DATA SUPPLIED>
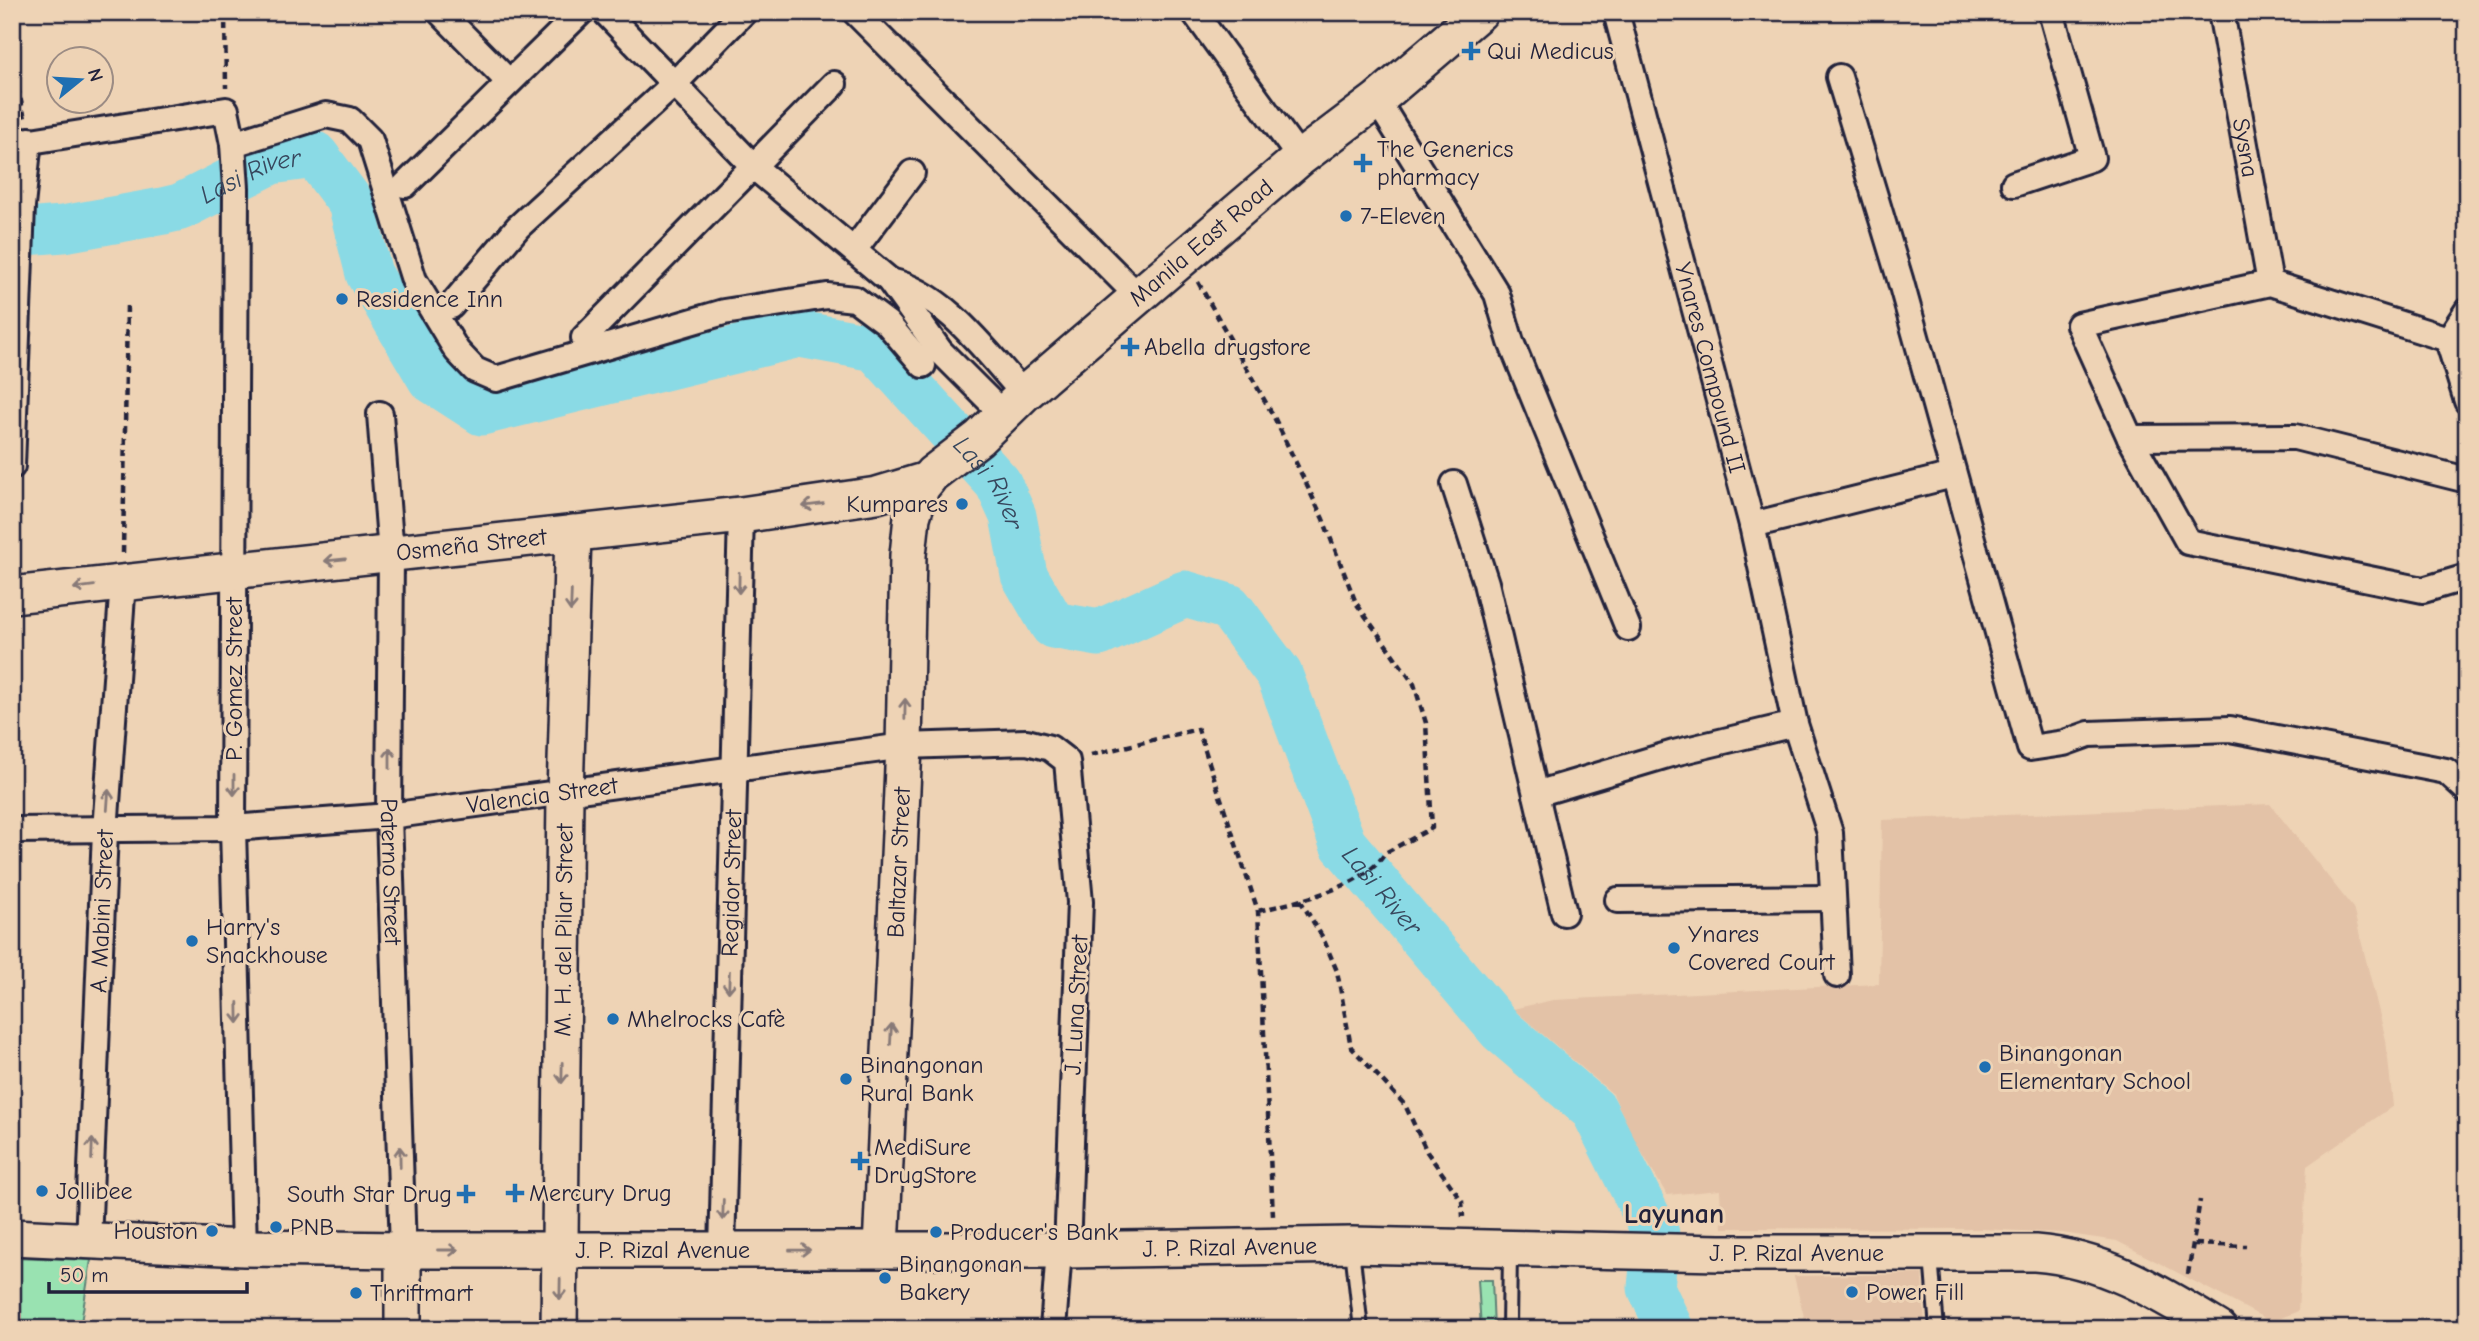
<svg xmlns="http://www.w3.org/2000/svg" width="2479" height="1341" viewBox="0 0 2479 1341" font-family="'Comic Neue',sans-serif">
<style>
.built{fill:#e3c2a7}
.green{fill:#99e2b1;stroke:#5e8276;stroke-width:2}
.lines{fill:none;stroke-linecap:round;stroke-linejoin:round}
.river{stroke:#8adae5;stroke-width:47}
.lane-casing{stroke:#22223b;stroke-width:18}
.street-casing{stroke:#22223b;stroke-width:30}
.secondary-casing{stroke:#22223b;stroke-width:40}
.path{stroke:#22223b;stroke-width:4.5;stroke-dasharray:7 5;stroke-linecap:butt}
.lane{stroke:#eed3b5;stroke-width:12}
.street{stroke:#eed3b5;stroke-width:24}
.secondary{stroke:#eed3b5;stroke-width:35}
.oneway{stroke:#887a78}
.poi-dot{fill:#1f6fb2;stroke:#eed3b5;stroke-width:2.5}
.labels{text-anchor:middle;stroke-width:6;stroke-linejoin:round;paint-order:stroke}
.poi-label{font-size:24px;fill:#22223b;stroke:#eed3b5;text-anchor:start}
.street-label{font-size:24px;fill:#22223b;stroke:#eed3b5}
.water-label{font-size:26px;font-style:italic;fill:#37475d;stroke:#eed3b5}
.quarter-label{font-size:28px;font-weight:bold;fill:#22223b;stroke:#eed3b5}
</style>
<rect width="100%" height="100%" fill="#eed3b5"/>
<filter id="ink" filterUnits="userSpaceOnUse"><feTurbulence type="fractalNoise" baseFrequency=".0143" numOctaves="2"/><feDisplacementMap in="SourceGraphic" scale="14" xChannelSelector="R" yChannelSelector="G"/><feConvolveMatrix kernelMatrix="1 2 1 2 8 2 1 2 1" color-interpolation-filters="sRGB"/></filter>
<g filter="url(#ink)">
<path class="built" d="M2270,804L2353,908L2386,1040L2393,1106L2307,1166L2298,1311L2279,1319L2270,1321L2117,1241L2062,1233L1980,1229L1722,1228L1720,1190L1667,1195L1632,1136L1613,1094L1513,1009L1553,1000L1879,984L1882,820Z
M1922,1274L1925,1329H1807L1794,1276Z"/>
<path class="green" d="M12,1257L91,1260L80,1329H12Z
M1478,1280H1492L1494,1329H1481Z"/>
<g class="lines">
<path class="river" id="s1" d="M12,233L63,229L163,211L180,207L271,161L315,155L351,203L369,274L431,379L482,412L799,334L875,348L998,483L1013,516L1024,575L1053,625L1099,633L1185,594L1229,607L1279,674L1343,844L1501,1030L1594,1110L1656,1234L1651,1288L1670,1329"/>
<defs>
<path id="lane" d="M1352,1249L1361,1329
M1931,1256L1937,1329
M1509,1329L1510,1251"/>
<g id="street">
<path d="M440,12L509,82"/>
<path d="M605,12L754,167L889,280L940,351L1004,415"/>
<path d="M855,12L1139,297"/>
<path d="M1194,12L1300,158"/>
<path id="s2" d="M1616,12L1752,525L1795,724L1830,833L1837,975"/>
<path id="s3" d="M2221,12L2270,283"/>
<path d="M1839,77L1900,279L2030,748L2064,743L2089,734L2230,729L2446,771L2467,790"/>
<path d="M1377,100L1497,294L1511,342L1628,628"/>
<path d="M12,144L226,110L233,144L236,188L233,828L244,1248"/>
<path d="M233,144L326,115L350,120L370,140L414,280L457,351L475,370L496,379L724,312L827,296L855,299L887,323L923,365"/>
<path d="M2014,184L2092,158L2051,12"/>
<path d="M405,185L581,12"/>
<path d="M854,250L912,173"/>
<path d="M890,281C946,294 987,353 1024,394"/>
<path d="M451,306L518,227L674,84L744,12"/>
<path d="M2467,311L2448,340L2467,401"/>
<path d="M584,338L834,84"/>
<path d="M2467,345L2270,283L2079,325L2130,438L2188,542L2423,590L2467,577"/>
<path id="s4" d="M380,414L391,554L389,816L403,1250"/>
<path d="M2130,438L2295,437L2467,480"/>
<path d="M12,466L22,206L29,140"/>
<path d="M1454,484L1486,583L1564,913"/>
<path d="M1752,525L1953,475"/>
<path d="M1536,794L1674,753L1795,724"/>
<path id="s5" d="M12,830L233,828L389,816L904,746L1027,742L1050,748L1067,761L1080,902L1067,1250"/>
<path d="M1618,900L1833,898"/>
<path id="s6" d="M88,1242L105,831L123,582"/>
<path id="s7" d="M722,1251L741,515"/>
<path d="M1053,1329L1059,1250"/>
</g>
<g id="secondary">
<path id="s8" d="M12,595L741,515L877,495L927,480"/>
<path id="s9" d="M12,1237L244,1248L403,1250H1067L1352,1245L1720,1253H2035C2104,1258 2161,1294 2219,1329"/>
<path id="s10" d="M881,1249L904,746L908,555L912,517L921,488L932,474L979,438L1024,394L1300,158L1377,100L1480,12"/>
<path d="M403,1250V1329"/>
<path id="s11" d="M559,1329L565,794L573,533"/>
</g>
</defs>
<use href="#lane" class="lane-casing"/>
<use href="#street" class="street-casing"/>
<use href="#secondary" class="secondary-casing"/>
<path class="path" d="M225,12L226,88
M12,64L25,118
M1198,282L1274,417L1323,519L1356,603L1414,684L1426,723L1432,828L1385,853C1365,888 1294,902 1258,911
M123,553L127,305
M1091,755L1198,729L1258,911L1273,1216
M1300,900L1323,938L1337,971L1351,1047L1405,1105L1427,1152L1462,1201L1463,1217
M2195,1244L2246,1246
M2188,1274L2200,1200"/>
<use href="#lane" class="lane"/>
<use href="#street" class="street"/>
<use href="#secondary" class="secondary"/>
</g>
<defs><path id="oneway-shaft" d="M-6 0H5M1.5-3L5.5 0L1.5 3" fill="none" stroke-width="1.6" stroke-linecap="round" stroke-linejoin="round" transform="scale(1.75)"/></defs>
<g class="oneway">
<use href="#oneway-shaft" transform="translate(813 505) rotate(172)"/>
<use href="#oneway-shaft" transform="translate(335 560) rotate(174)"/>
<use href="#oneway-shaft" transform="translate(739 583) rotate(91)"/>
<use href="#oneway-shaft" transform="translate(84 587) rotate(173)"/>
<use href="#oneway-shaft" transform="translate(571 601) rotate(92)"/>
<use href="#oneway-shaft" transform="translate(905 709) rotate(-89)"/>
<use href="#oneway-shaft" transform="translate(390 758) rotate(-90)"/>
<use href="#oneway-shaft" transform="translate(234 785) rotate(90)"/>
<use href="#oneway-shaft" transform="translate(108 800) rotate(-86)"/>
<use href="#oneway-shaft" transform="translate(729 982) rotate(92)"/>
<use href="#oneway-shaft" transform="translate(238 1013) rotate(89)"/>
<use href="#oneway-shaft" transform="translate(891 1034) rotate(-87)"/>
<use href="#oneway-shaft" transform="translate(562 1073) rotate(91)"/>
<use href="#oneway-shaft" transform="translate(92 1149) rotate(-88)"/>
<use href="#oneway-shaft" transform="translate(400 1157) rotate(-91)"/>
<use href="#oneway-shaft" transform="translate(723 1210) rotate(92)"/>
<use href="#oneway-shaft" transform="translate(448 1250)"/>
<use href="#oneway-shaft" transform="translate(800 1250) rotate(-1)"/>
<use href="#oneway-shaft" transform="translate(560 1289) rotate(91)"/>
</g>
</g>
<g class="poi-dot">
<path d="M1467.5 40.5h7v7h7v7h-7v7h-7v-7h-7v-7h7z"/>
<path d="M1359.5 152.5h7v7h7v7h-7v7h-7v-7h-7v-7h7z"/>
<circle cx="1346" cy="216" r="7"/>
<circle cx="342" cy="299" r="7"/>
<path d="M1126.5 336.5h7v7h7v7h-7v7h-7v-7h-7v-7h7z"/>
<circle cx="962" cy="504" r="7"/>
<circle cx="192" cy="941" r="7"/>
<circle cx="1674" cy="948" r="7"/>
<circle cx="613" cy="1019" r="7"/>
<circle cx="1985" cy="1067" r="7"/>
<circle cx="846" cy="1079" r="7"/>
<path d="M856.5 1150.5h7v7h7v7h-7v7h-7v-7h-7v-7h7z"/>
<circle cx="42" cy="1191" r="7"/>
<path d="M511.5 1182.5h7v7h7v7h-7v7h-7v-7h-7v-7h7z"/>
<path d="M462.5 1183.5h7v7h7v7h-7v7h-7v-7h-7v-7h7z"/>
<circle cx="276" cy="1227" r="7"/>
<circle cx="212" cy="1231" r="7"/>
<circle cx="936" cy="1232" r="7"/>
<circle cx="885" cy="1278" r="7"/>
<circle cx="1852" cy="1292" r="7"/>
<circle cx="356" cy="1293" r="7"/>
</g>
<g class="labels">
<g class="poi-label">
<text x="1487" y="59">Qui Medicus</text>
<text x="1377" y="157">The Generics<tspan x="1377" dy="28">pharmacy</tspan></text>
<text x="1360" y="224">7-Eleven</text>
<text x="356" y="307">Residence Inn</text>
<text x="1144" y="355">Abella drugstore</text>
<text x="948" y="512" text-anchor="end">Kumpares</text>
<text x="206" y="935">Harry's<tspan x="206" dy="28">Snackhouse</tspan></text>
<text x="1688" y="942">Ynares<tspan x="1688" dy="28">Covered Court</tspan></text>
<text x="627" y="1027">Mhelrocks Cafè</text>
<text x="1999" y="1061">Binangonan<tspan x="1999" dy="28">Elementary School</tspan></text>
<text x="860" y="1073">Binangonan<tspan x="860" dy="28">Rural Bank</tspan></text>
<text x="874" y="1155">MediSure<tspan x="874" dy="28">DrugStore</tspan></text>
<text x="56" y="1199">Jollibee</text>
<text x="529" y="1201">Mercury Drug</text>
<text x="452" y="1202" text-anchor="end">South Star Drug</text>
<text x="290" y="1235">PNB</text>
<text x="198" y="1239" text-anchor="end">Houston</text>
<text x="950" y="1240">Producer's Bank</text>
<text x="899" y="1272">Binangonan<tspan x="899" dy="28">Bakery</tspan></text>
<text x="1866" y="1300">Power Fill</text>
<text x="370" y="1301">Thriftmart</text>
</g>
<g class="street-label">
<text dy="8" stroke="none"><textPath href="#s3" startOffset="138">Sysna</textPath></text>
<text dy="8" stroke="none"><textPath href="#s10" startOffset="1136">Manila East Road</textPath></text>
<text dy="8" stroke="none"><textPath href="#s2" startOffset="368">Ynares Compound II</textPath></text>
<text dy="8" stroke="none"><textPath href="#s8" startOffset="462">Osmeña Street</textPath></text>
<text transform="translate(234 679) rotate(-90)" y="8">P. Gomez Street</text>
<text dy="8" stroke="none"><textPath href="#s5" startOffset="532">Valencia Street</textPath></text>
<text dy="8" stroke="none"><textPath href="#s10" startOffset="387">Baltazar Street</textPath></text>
<text dy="8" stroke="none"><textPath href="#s4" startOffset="458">Paterno Street</textPath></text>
<text dy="8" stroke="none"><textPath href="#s7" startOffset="368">Regidor Street</textPath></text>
<text dy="8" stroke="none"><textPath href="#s6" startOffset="331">A. Mabini Street</textPath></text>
<text dy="8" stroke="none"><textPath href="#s11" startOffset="399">M. H. del Pilar Street</textPath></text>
<text transform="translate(1076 1005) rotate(-87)" y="8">J. Luna Street</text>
<text dy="8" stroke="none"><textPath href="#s9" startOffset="1218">J. P. Rizal Avenue</textPath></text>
<text dy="8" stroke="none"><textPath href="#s9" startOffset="651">J. P. Rizal Avenue</textPath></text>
<text dy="8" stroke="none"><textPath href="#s9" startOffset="1785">J. P. Rizal Avenue</textPath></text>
</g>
<g class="water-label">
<text dy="9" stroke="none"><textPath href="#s1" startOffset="248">Lasi River</textPath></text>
<text dy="9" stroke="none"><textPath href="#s1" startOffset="1214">Lasi River</textPath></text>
<text dy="9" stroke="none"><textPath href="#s1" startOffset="1886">Lasi River</textPath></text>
</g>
<g class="quarter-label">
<text x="1674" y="1223">Layunan</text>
</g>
</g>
<rect width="2479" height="1341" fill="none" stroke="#eed3b5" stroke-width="42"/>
<rect x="21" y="21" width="2437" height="1299" fill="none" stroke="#22223b" stroke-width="2.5" filter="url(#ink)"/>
<g transform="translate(80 80) rotate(72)"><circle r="33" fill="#eed3b5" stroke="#9c8c84" stroke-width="2"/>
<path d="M0-5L12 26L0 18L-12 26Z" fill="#1f6fb2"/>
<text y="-10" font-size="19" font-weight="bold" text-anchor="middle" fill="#22223b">N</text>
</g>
<path d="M49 1282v10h198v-10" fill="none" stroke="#22223b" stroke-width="3.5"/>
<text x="60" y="1282" font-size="21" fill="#22223b" stroke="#eed3b5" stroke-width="5" paint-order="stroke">50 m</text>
</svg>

PROMPT> Wherever "middle" appears in the listing, report the line it is on.

OUTPUT OF THE TASK>
.labels{text-anchor:middle;stroke-width:6;stroke-linejoin:round;paint-order:stroke}
<text y="-10" font-size="19" font-weight="bold" text-anchor="middle" fill="#22223b">N</text>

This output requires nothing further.